(Collected data entries)
╭──
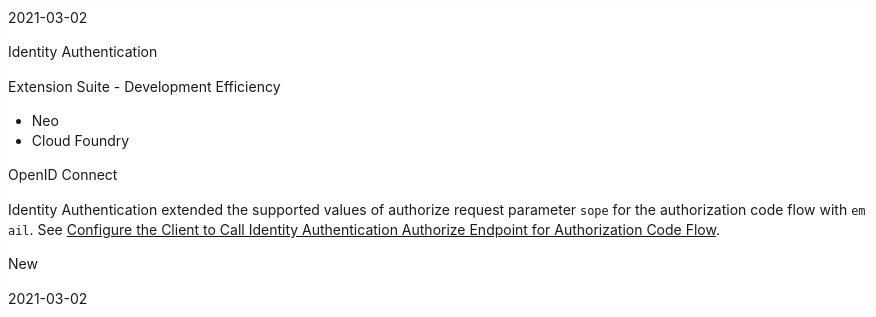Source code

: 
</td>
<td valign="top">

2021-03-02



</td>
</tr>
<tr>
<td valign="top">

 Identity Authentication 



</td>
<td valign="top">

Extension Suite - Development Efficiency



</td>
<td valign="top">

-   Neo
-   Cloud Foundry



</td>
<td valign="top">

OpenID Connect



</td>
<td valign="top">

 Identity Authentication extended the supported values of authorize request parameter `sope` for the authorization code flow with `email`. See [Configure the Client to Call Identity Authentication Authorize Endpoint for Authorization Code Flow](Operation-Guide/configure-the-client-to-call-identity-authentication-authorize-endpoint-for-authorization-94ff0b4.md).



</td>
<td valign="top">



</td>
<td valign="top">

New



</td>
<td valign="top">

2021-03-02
╰──
╭──
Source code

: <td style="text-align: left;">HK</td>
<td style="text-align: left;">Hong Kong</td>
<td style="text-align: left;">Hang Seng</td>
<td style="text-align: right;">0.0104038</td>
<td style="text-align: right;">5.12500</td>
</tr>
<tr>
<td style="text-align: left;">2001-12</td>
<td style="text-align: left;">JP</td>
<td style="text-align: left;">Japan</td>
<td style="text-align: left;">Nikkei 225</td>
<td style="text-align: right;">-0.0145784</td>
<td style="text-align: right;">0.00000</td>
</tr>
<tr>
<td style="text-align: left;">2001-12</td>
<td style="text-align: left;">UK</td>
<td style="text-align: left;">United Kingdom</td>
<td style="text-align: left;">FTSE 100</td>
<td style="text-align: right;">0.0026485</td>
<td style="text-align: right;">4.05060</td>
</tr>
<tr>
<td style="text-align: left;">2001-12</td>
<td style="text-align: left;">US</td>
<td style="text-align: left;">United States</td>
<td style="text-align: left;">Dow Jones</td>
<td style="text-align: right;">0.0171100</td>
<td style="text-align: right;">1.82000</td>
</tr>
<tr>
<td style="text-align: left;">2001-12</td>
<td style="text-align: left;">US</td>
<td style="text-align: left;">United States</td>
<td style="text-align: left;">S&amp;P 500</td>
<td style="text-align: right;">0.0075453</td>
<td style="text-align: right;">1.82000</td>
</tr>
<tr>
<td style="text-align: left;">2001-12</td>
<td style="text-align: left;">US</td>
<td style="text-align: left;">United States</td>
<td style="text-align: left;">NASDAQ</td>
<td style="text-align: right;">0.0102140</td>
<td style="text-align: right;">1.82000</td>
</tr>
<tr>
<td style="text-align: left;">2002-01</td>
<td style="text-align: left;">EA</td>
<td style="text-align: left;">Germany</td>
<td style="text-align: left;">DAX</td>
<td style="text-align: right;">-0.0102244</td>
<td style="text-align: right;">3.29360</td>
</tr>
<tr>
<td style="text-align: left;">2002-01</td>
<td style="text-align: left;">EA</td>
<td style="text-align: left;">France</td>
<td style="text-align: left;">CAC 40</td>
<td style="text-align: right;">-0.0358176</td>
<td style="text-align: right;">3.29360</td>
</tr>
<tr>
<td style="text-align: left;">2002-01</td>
╰──
*Task description*. Wherever the word "Identity" turns up in the records, copy out the line it is on.

*Answer section*.
 Identity Authentication 
 Identity Authentication extended the supported values of authorize request parameter `sope` for the authorization code flow with `email`. See [Configure the Client to Call Identity Authentication Authorize Endpoint for Authorization Code Flow](Operation-Guide/configure-the-client-to-call-identity-authentication-authorize-endpoint-for-authorization-94ff0b4.md).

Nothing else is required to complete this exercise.